There is no schema-driven YAML loader for C++ that we know of. Both yaml-cpp and rapidyaml return a tree of C++ objects, and it's up to you to validate and process the results.

There are several libraries that handle JSON-Schema for C++, but most are tied to specific JSON parser libraries and can't be extended to YAML. The exception is valijson, whose flexible adaptor-based API integrates with many JSON libraries and could be extended to cover YAML libraries too.

If you are using Boost and could represent your data using boost::PropertyTree, you could validate it using valijson already.


Go libraries can see your program's type information at runtime using the powerful reflect module. The yaml package and the newer go-yaml both use this feature to make schema validation simple: you define the expected structure of the data using Go's built-in types, and the library will raise an error if anything in the file doesn't match.

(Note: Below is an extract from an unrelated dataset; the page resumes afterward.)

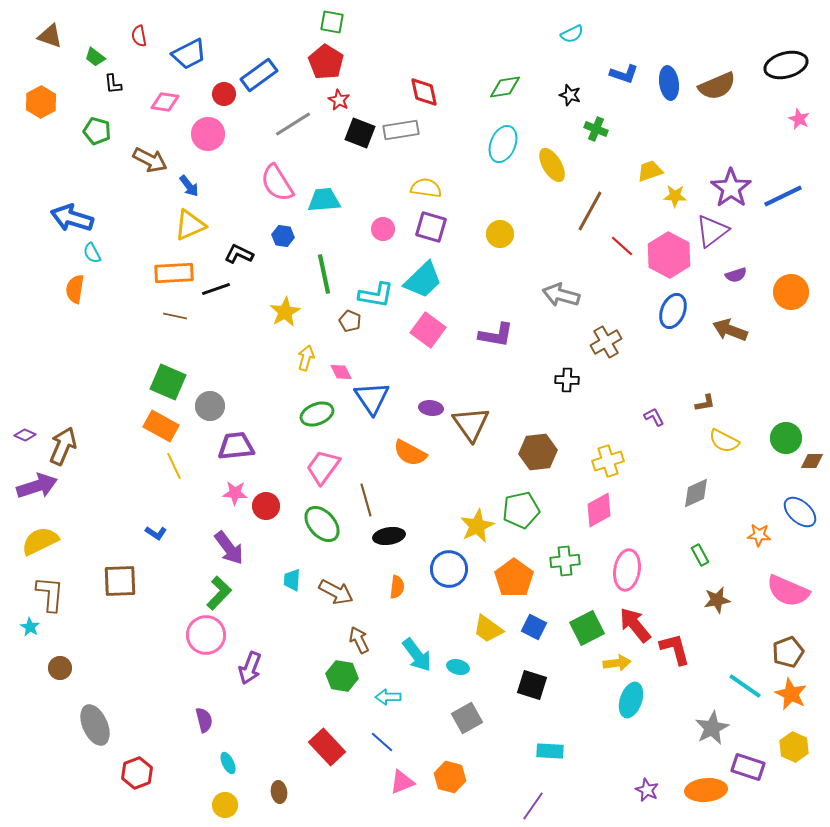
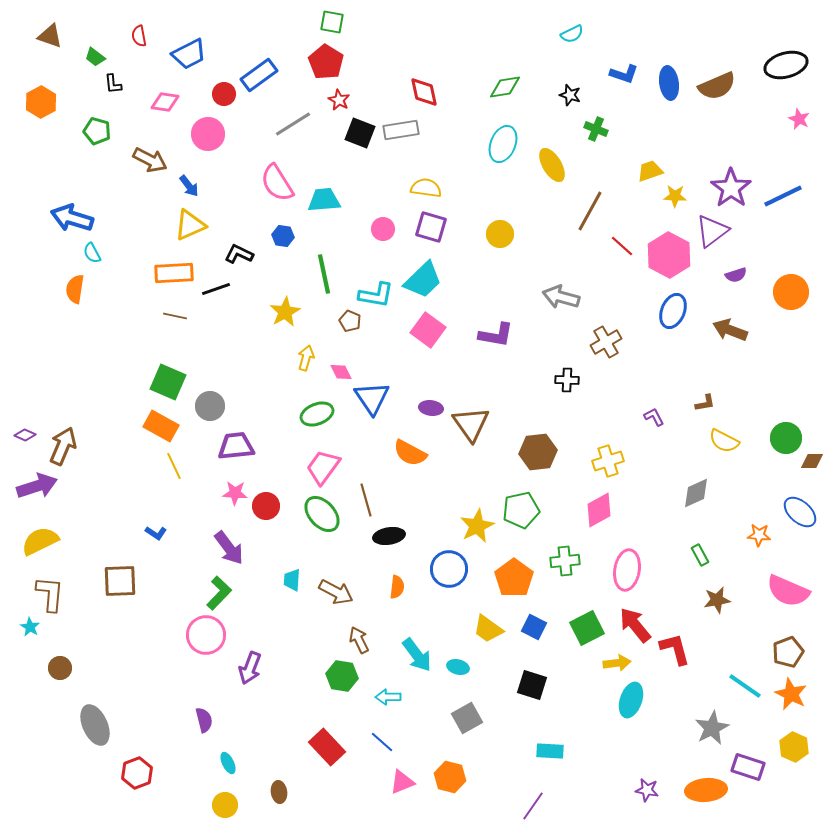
gray arrow at (561, 295): moved 2 px down
green ellipse at (322, 524): moved 10 px up
purple star at (647, 790): rotated 15 degrees counterclockwise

The most popular JavaScript YAML loader is js-yaml. There are several other options too, and all of them return the data as JavaScript objects without validating that it's what you want.

Once you have the data, you check it against a JSON-Schema using ajv, or the newer djv library.


The safest way to load YAML in Python is with strictyaml. When you know what structure the input data should have, strictyaml is perfect: it's specifically designed to avoid the "Norway problem", and provides its own way to define a schema using Python code so it can verify the structure of the input and raise exceptions if it sees a problem.

You should be aware that it it imposes some limits on the incoming data, so for some use cases you'll want pyyaml or ruamel.yaml instead. These libraries work well with the Python jsonschema package for data validation.


With its emphasis on performance, Rust requires that any type introspection is done at compile-time. The Serde crate provides Serialize and Deserialize traits which your data structures can implement in a single line of code, using #[derive] macros.

This enables the serde_yaml library to check data loaded from a YAML file against the data structures you expect to hold it, and return an error code if there is anything unexpected.

See the tutorial How to read and write YAML in Rust using Serde for a detailed example.

Other languages

We've listed some common languages that we use here at Codethink. Many more language ecosystems have some way to parse YAML, you can start by checking the list at yaml.org, and if you need an easy way to validate the data, start with the list of JSON-Schema validator implementations for your language.

Whatever your language, see if you can use a library to validate incoming data instead of checking everything by hand.